* Instruções da tarefa *
Devolva, sem nenhuma alteração, todas as linhas do material desde a que contém "QUICK LINKS" até a que contém "530-478-7640", ambas incluídas. Deixe as imagens fora da resposta.

* Conjunto de registros *
◆ ◆ ◆ ◆ ◆

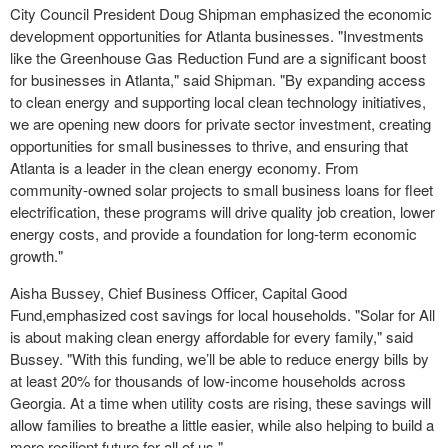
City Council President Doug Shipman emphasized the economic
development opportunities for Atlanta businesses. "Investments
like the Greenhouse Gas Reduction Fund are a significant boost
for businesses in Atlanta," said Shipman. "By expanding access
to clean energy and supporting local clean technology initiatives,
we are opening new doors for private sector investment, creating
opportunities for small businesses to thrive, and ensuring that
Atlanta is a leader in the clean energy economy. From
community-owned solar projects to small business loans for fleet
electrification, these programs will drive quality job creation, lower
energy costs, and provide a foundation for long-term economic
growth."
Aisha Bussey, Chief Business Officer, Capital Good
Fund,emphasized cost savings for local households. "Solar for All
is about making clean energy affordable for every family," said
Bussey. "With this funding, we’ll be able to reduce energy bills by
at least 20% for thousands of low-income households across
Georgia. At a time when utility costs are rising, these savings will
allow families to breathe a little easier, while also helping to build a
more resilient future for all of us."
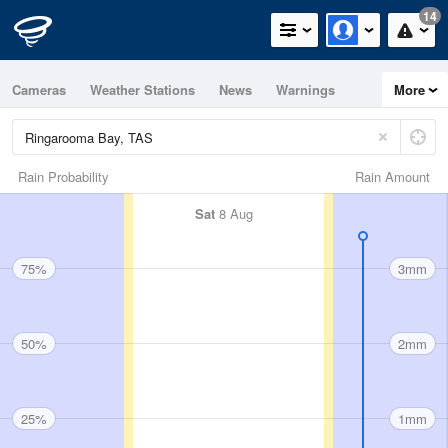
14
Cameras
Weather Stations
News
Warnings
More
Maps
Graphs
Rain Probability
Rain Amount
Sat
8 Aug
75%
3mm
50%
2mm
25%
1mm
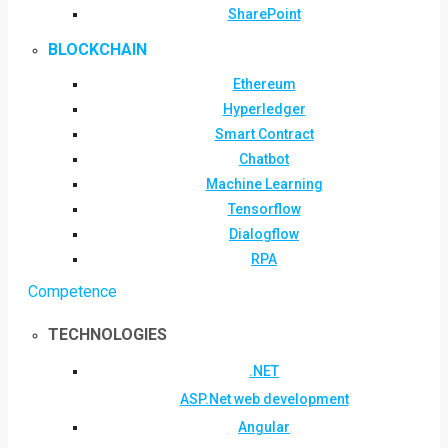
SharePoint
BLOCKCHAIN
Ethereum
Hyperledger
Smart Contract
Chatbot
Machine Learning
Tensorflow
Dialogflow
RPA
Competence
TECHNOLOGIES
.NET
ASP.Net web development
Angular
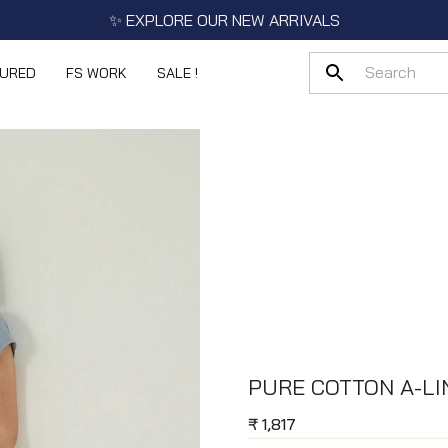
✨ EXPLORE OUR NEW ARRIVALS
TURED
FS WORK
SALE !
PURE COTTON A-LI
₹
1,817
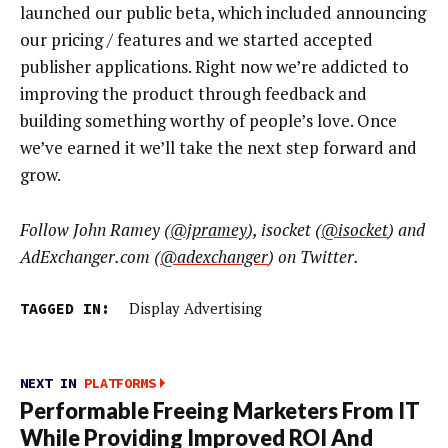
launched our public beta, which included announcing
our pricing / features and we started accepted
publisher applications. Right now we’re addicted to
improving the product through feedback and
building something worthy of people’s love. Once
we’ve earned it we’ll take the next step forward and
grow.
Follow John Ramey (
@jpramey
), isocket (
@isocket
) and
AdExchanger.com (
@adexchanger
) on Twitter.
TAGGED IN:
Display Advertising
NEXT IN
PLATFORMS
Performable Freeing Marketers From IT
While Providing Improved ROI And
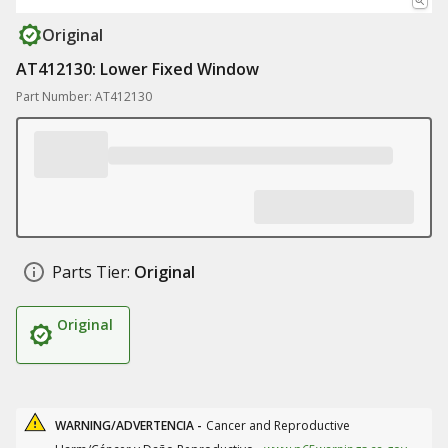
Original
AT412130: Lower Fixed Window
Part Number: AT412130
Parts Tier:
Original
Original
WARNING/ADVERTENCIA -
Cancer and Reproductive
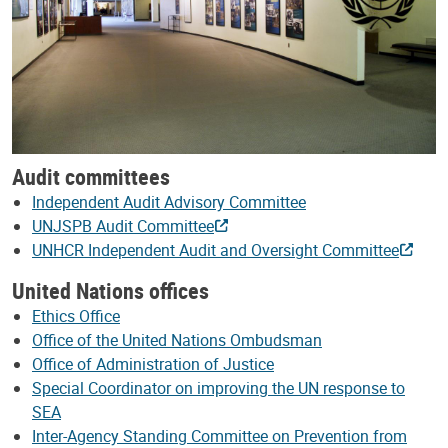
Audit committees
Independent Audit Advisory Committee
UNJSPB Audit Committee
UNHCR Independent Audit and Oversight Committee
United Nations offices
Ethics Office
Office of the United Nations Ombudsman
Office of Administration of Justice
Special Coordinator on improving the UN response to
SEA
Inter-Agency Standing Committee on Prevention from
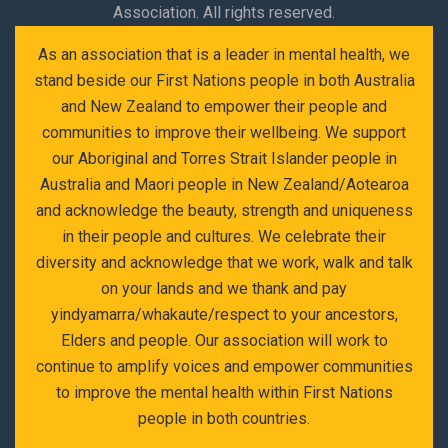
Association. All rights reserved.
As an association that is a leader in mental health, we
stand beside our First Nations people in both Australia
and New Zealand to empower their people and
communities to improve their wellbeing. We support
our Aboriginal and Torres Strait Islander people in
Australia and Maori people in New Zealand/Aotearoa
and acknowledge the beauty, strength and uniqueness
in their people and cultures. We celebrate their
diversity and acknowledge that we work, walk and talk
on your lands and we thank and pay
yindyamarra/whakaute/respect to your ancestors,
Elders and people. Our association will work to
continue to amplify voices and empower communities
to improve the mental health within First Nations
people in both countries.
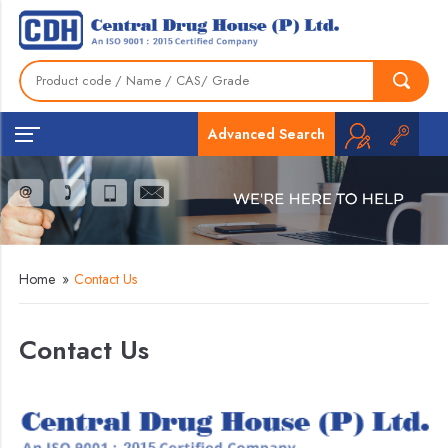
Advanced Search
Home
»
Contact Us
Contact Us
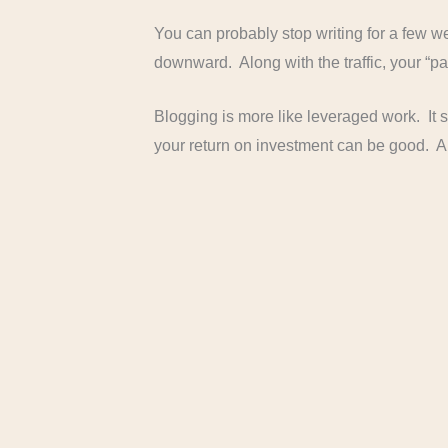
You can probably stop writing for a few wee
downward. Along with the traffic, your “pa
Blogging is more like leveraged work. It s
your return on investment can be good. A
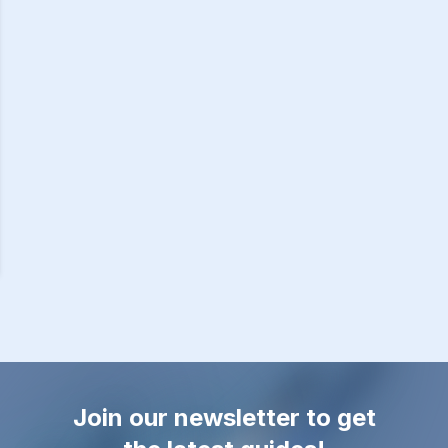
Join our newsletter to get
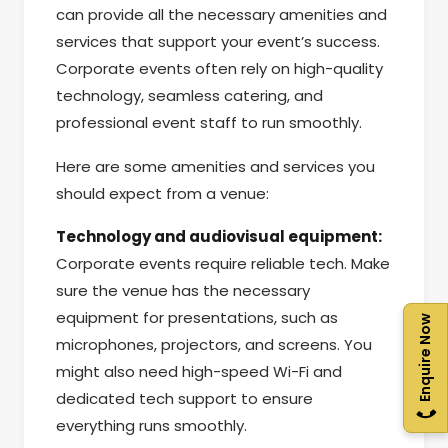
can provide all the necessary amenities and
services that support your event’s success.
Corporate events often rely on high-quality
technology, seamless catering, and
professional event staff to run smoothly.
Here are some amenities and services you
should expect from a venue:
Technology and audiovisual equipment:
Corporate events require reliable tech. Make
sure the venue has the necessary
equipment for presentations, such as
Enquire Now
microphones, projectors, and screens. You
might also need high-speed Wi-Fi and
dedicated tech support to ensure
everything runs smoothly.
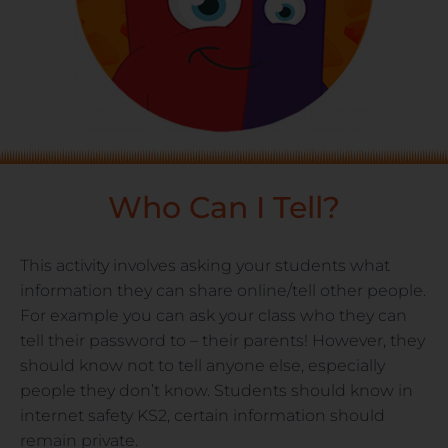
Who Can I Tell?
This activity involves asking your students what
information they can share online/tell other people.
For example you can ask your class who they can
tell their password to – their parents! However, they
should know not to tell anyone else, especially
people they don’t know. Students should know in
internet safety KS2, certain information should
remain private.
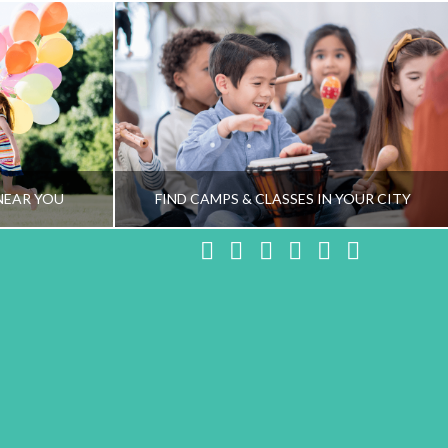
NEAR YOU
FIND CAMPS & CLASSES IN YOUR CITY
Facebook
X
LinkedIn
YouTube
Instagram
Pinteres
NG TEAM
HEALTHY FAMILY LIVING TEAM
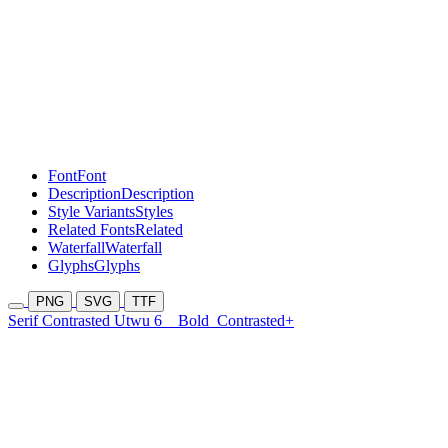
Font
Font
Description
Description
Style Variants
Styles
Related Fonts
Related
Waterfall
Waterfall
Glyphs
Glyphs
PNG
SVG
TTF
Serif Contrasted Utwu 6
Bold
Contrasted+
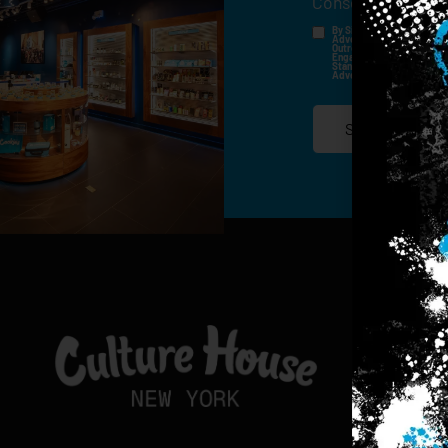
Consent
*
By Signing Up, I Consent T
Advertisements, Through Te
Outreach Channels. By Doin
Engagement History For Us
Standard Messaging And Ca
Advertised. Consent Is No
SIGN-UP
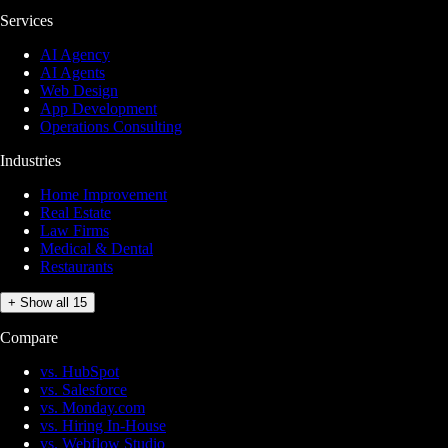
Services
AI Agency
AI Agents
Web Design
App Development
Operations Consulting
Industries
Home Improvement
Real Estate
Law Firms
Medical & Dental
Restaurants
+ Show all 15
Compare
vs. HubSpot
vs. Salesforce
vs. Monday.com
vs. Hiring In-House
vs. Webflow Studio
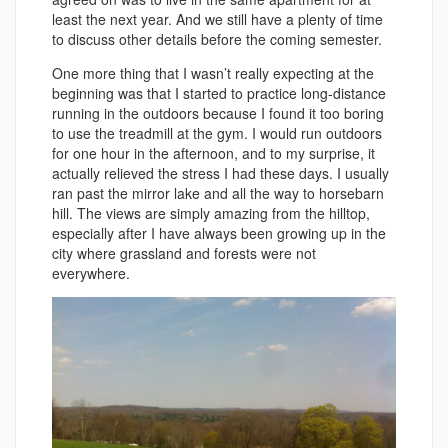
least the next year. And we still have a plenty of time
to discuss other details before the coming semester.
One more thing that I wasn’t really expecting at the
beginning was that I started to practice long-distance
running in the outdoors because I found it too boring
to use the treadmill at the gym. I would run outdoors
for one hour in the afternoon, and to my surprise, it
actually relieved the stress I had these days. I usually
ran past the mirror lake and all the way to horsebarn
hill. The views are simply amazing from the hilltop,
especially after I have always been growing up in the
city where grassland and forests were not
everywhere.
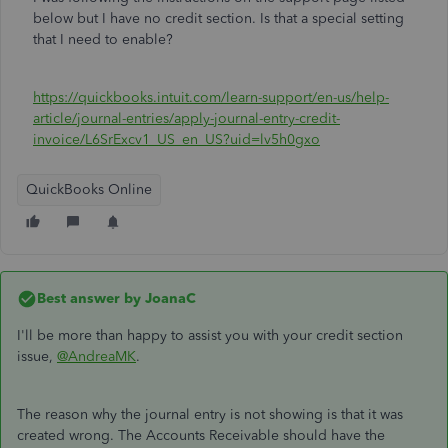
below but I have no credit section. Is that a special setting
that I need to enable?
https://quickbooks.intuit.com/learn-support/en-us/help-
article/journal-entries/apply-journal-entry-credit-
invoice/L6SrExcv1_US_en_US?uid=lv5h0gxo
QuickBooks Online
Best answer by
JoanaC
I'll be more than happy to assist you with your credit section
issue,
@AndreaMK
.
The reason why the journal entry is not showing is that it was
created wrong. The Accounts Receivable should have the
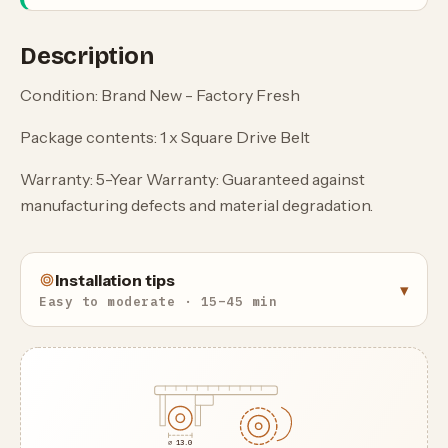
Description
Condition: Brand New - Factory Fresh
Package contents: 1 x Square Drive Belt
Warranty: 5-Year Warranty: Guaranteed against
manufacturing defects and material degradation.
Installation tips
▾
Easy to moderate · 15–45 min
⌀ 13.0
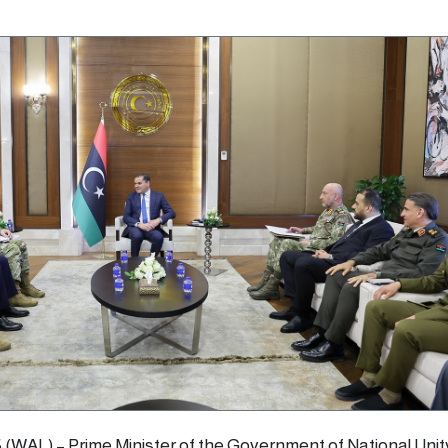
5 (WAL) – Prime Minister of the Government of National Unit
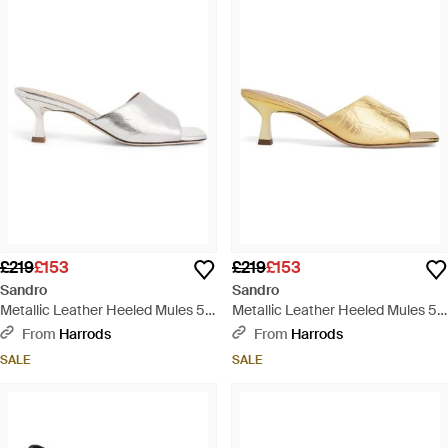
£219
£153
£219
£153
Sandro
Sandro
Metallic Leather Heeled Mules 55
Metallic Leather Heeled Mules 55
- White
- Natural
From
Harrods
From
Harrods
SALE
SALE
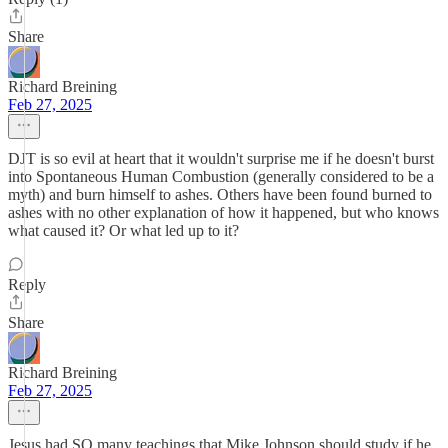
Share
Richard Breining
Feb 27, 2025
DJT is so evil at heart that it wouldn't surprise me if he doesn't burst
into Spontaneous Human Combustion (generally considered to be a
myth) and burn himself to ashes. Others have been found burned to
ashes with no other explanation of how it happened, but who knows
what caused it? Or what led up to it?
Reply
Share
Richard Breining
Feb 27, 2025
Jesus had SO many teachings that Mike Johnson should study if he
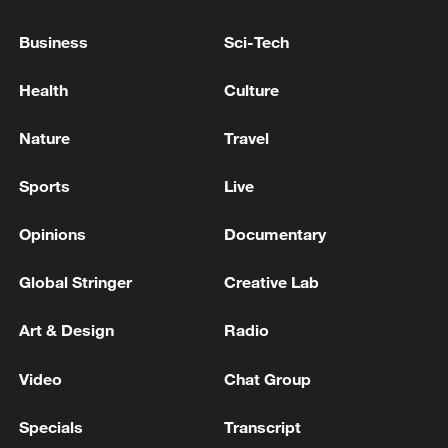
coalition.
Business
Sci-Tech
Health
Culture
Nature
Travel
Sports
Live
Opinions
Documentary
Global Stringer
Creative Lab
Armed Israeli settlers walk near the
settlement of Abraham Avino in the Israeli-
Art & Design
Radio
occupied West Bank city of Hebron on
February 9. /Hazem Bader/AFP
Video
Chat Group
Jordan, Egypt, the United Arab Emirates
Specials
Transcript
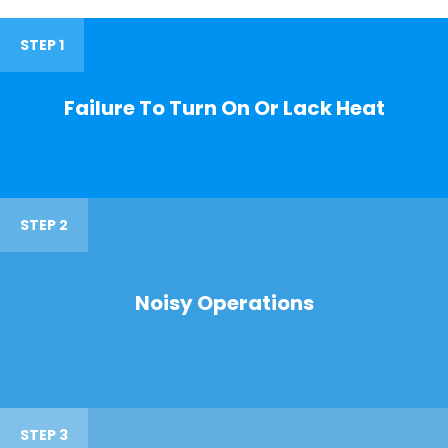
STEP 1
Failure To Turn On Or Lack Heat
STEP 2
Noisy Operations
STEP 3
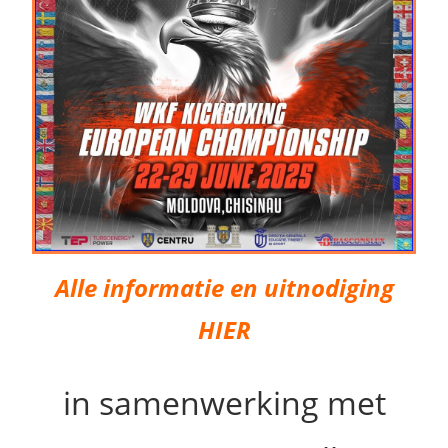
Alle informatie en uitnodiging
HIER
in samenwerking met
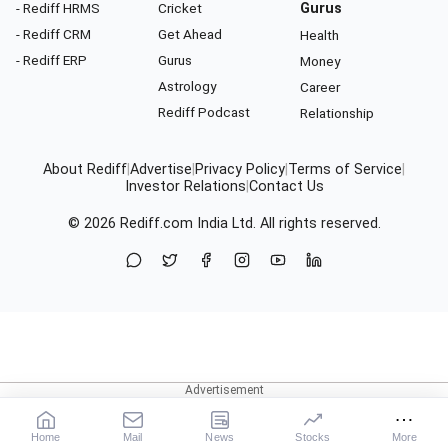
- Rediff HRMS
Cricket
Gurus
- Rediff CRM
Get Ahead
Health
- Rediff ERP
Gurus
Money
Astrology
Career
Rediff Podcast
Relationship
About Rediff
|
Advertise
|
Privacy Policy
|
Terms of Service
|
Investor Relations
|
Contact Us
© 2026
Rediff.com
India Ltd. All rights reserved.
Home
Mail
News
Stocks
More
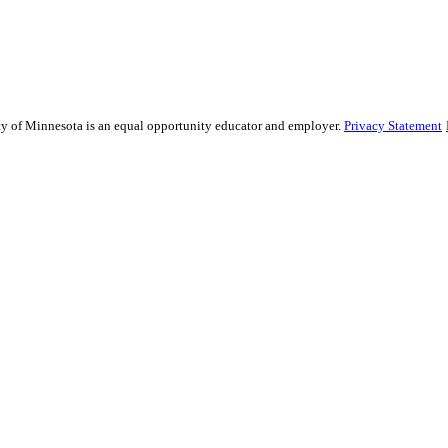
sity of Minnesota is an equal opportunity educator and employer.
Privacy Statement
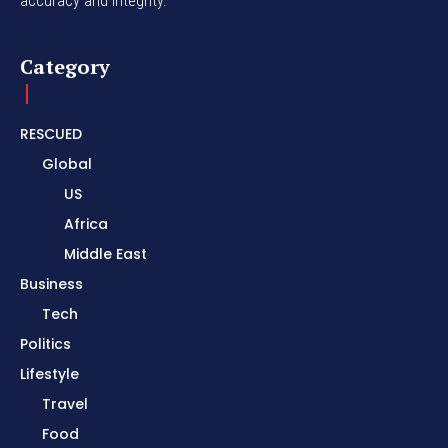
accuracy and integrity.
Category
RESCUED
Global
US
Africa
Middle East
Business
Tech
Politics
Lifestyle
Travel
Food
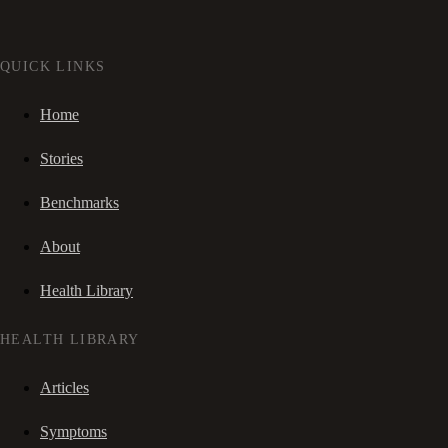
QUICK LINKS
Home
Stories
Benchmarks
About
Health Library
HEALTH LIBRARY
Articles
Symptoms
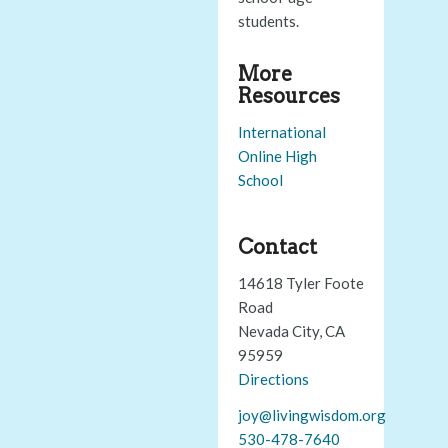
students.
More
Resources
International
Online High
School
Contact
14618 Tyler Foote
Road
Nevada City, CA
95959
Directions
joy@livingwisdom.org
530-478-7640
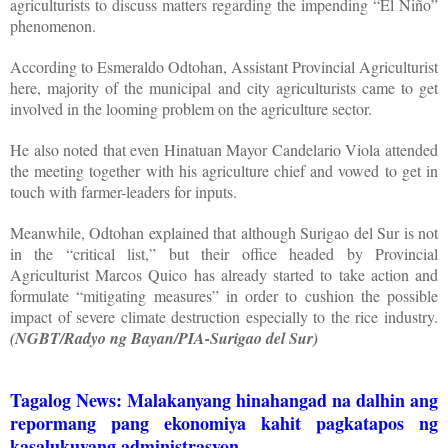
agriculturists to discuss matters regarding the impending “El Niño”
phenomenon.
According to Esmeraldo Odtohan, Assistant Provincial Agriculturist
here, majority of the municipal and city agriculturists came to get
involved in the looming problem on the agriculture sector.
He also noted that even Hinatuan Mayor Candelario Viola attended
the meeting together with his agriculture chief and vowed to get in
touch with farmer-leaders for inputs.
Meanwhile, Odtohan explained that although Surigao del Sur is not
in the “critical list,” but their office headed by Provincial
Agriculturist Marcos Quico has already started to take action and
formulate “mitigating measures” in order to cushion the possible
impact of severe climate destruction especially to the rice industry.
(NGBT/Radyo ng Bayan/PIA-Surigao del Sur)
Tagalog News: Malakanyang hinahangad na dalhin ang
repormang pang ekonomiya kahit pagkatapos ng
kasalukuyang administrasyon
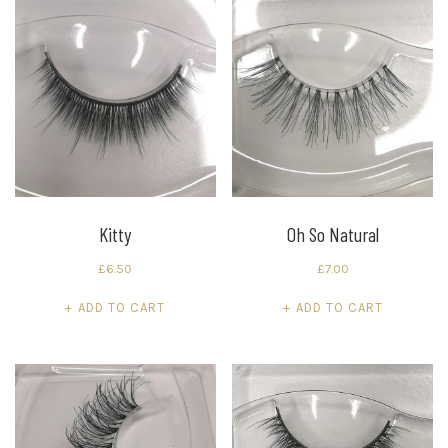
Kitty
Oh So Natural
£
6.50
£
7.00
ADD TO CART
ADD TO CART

◆ ◆ ◆ ◆ ◆

* Área de resposta *
QUICK LINKS
Home
Stories
Benchmarks
About
Health Library
HEALTH LIBRARY
Articles
Symptoms
students.
More
Resources
International
Online High
School
Contact
14618 Tyler Foote
Road
Nevada City, CA
95959
Directions
joy@livingwisdom.org
530-478-7640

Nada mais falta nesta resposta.